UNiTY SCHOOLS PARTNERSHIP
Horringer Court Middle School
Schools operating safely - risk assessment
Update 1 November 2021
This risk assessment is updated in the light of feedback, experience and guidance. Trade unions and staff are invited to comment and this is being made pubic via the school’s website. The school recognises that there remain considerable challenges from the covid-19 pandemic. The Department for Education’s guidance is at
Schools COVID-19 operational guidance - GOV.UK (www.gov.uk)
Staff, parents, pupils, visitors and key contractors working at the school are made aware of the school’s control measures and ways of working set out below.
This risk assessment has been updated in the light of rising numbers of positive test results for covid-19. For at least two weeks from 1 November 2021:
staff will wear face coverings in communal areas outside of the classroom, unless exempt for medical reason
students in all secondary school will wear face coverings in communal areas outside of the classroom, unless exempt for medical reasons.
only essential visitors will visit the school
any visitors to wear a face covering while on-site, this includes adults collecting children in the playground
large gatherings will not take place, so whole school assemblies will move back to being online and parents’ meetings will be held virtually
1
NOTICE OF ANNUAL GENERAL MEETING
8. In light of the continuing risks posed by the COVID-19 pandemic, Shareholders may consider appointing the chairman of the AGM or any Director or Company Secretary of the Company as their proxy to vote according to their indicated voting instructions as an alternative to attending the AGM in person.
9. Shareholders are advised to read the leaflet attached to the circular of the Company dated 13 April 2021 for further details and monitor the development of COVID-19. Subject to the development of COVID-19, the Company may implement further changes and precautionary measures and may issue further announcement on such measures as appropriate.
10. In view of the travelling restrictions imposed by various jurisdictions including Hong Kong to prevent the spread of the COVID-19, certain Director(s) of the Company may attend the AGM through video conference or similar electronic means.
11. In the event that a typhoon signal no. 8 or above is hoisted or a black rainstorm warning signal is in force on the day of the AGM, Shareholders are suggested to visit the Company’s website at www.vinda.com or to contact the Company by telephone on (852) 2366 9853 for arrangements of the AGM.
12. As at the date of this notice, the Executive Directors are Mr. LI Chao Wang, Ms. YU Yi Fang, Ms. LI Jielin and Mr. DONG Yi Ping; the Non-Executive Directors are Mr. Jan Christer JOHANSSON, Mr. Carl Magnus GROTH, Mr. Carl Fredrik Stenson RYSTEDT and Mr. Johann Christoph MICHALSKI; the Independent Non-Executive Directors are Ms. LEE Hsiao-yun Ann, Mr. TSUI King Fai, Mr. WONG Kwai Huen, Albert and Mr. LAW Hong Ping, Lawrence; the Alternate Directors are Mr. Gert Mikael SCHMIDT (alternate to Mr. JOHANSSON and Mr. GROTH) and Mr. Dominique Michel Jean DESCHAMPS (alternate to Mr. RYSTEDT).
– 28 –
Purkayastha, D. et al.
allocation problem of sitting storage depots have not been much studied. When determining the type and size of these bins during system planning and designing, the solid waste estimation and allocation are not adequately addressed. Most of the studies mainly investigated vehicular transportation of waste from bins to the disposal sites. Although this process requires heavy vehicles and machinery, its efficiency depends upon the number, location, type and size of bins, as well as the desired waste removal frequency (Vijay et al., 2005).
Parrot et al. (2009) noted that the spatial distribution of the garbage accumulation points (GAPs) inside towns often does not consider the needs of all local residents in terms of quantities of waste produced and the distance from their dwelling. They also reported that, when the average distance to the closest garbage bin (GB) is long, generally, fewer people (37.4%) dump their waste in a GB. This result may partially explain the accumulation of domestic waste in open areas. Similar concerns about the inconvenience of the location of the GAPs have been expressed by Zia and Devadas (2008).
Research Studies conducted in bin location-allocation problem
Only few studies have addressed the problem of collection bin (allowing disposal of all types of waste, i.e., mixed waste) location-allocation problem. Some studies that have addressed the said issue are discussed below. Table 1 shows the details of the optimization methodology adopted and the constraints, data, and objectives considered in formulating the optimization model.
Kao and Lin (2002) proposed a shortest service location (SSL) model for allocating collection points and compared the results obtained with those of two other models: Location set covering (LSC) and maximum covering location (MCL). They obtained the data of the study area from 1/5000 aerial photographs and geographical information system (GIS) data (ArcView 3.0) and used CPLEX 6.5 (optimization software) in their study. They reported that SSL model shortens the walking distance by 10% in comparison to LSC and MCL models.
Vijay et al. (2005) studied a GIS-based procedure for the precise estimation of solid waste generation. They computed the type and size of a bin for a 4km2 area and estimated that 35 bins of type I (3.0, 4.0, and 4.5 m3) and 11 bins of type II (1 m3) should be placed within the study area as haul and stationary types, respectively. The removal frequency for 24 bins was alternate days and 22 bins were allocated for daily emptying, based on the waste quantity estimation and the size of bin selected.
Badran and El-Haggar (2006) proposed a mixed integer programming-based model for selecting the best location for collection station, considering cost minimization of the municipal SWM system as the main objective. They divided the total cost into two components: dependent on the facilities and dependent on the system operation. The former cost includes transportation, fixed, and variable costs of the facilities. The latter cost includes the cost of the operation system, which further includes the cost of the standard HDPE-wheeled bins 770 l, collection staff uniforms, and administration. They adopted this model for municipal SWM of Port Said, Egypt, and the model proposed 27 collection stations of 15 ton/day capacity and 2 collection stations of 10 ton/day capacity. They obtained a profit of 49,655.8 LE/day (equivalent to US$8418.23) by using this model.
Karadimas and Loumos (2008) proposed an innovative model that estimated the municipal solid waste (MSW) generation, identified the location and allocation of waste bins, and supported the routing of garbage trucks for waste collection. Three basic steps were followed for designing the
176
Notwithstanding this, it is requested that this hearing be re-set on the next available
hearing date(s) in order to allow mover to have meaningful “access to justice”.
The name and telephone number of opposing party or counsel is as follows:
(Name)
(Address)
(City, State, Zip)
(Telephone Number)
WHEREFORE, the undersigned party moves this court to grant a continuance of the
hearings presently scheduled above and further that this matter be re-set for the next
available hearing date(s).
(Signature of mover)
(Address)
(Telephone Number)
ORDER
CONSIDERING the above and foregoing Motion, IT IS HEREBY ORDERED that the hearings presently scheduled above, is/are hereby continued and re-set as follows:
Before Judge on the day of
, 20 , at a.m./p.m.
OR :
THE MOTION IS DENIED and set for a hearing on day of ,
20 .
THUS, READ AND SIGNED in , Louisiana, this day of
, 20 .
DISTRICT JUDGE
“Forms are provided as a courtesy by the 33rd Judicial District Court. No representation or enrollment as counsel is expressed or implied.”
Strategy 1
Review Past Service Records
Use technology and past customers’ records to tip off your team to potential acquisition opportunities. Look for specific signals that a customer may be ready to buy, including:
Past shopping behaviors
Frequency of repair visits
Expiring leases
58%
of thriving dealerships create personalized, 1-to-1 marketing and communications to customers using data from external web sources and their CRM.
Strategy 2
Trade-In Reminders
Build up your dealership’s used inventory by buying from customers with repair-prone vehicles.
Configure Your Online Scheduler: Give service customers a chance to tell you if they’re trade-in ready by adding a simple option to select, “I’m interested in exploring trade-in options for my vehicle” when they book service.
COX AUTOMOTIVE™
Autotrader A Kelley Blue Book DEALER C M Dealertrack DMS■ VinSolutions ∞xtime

▸ Activity
Identify each line in the records above that contains the word "party", and copy it out in full.

▸ Output of the exercise
The name and telephone number of opposing party or counsel is as follows:
WHEREFORE, the undersigned party moves this court to grant a continuance of the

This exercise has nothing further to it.